Le témoignage de Mark Zuckerberg, PDG de Facebook devant le congrès américain en 2018 a lieu après l'éclatement des scandales de Cambridge Analytica - entreprise d'analyse de données accusée d'avoir organisé la collecte de 87 millions de données utilisateurs de la plateforme Facebook dans le but de cibler des messages favorables à l'élection du 45ème président des Etats-Unis Donald Trump et de favoriser le Brexit, influençant le vote pour un départ du Royaume-Uni de la Communauté Européenne. Mark Zuckerberg a déclaré à son audition qu'il n'est pas très familier avec le "langage spécifique du droit" et qu'il "expose simplement la manière dont il voit les choses au sens large" en déterminant l'interdiction des discours haineux, contenus terroristes ou de nudité afin de ne pas heurter la communauté d'utilisateurs Facebook.
Mr Zuckerberg; stratégiquement, a évité d'aborder la question de la responsabilité au titre de l'article 230 du Communication Decency Act (CDA) des Etats-Unis. Cet article stipule que les utilisateurs de « services informatiques interactifs », incluant les géants du web, ne peuvent être traités comme des éditeurs de contenu puisque ceux-ci sont écrits par des tiers. L'article 230 est considéré aux Etats-Unis comme l'article fondateur de l'écosystème des grandes entreprises de l'internet.
Les questions soulevés par le sénateur Cruz au PDG Zuckerberg soulève des problèmes pratiques et théoriques déterminant la réglementation des plateformes numérique.
- La première série de questions vise à établir la pertinence publique de ces plateformes en raison de leur impact sur nos systèmes démocratiques. Ces grandes entreprises du web présentées comme des acteurs techniques et privés seraient capables d'échapper aux réglementations ou d'établir leurs propres normes en matière de droits indépendamment des différentes interprétations constitutionnelles ?
- La modération des contenus représente un aspect essentiel des activités des plateformes. Elle est centrée sur comment maintenir la liberté d'expression en linge ? en marginalisant les discours nuisibles ou illégaux. Comment façonner le pouvoir et le contrôle des plateformes de la diffusion de leur contenu ?
- Quelle est la part de réglementation des plateformes (par exemple: autorégulation, corégulation, normes juridiques obligatoires) et quelle est la part de l'Etat. Lorsque les discours légalement protégés sont délégués à des acteurs privés, cela soulève la question de ce qu'il advient des garanties de l'Etat et de la dimension normative de la liberté d'expression.
En bref, comment préserver la liberté d'expression sur les plateformes du numérique et sa relation avec l'Etat de droit ?
Ces questions s'inscrivent dans un débat général sur la nature de ces intermédiaires aux contenus fluides et évolutifs.
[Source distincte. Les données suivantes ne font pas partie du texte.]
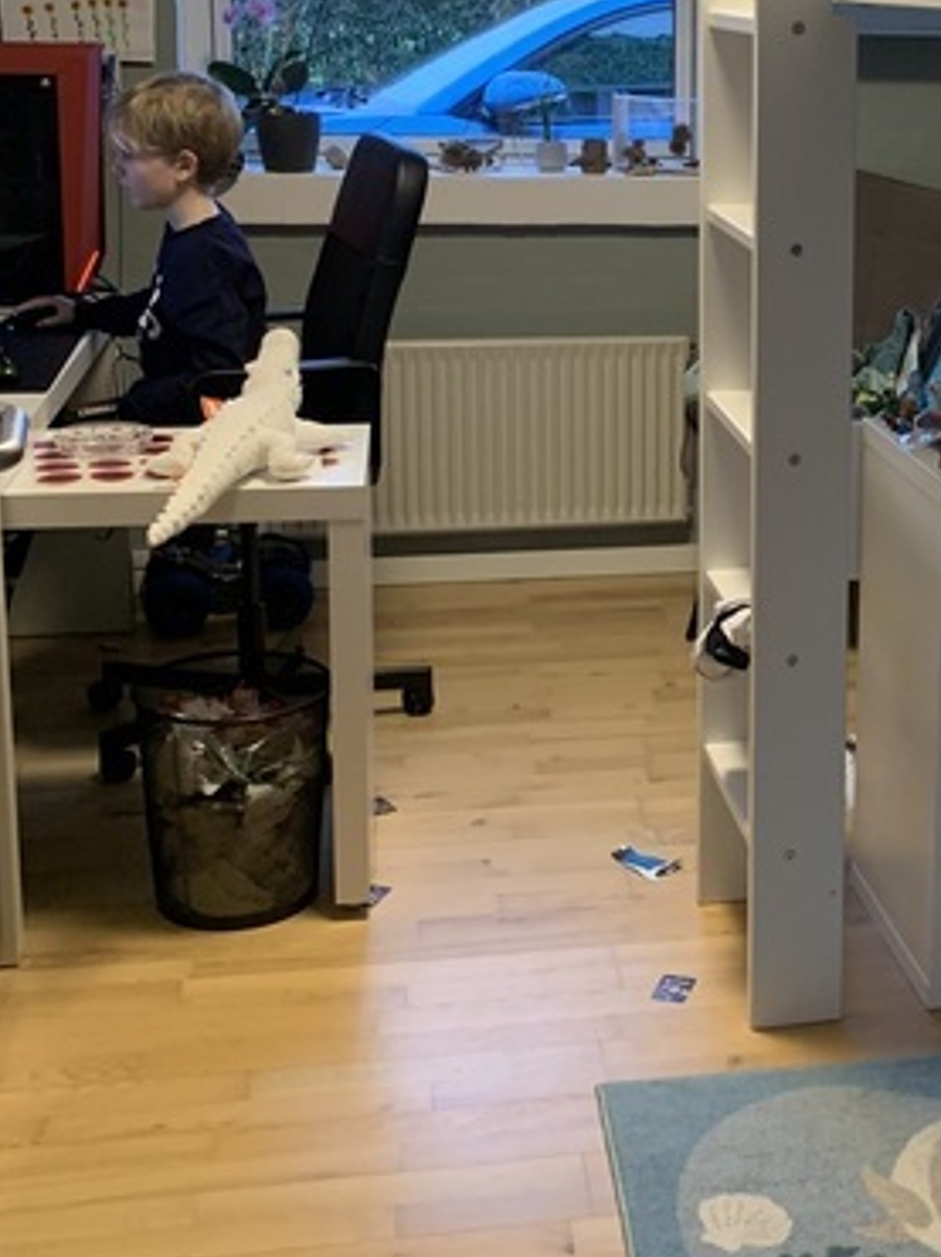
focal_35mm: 54
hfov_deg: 26.2
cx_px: 829
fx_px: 1960
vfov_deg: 35.2
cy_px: 404
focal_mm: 4.25
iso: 250
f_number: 1.8
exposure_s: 1/60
Initialement construits comme de simples supports neutres de contenu créés par des tiers, ils sont aujourd'hui des médias de masse, diffuseurs d'opinions publiques. S'accrocher aujourd'hui à l'idée que ces plateformes n'ont pas de responsabilités éditoriales devient irréalistes. Ces plateformes modèrent, classent les contenus sur la base d'algorithmes, de profilage des données et influencent considérablement les utilisateurs dans leur accès à l'information en ligne comme tout type de médias.
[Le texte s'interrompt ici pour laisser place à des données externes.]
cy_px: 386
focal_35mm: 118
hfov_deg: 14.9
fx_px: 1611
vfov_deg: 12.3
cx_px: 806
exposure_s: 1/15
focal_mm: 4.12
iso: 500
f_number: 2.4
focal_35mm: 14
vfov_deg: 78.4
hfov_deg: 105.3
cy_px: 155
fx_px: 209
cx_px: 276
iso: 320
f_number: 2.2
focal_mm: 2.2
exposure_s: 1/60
A ce jour, en Europe, les intermédiaires de l'internet s'inscrivent dans la Directive sur les Commerces Electroniques (e-Commerce Directive, 2000). Ces plateformes appliquent toujours les concepts de neutralité et d'absences d'obligations de surveillance de contenus. Le cadre juridique de l'UE tend à se développer sur les problèmes théoriques que les intermédiaires de l'internet mettent en lumière, en soulignant l'importance de la relation entre la liberté d'expression et l'Etat de droit.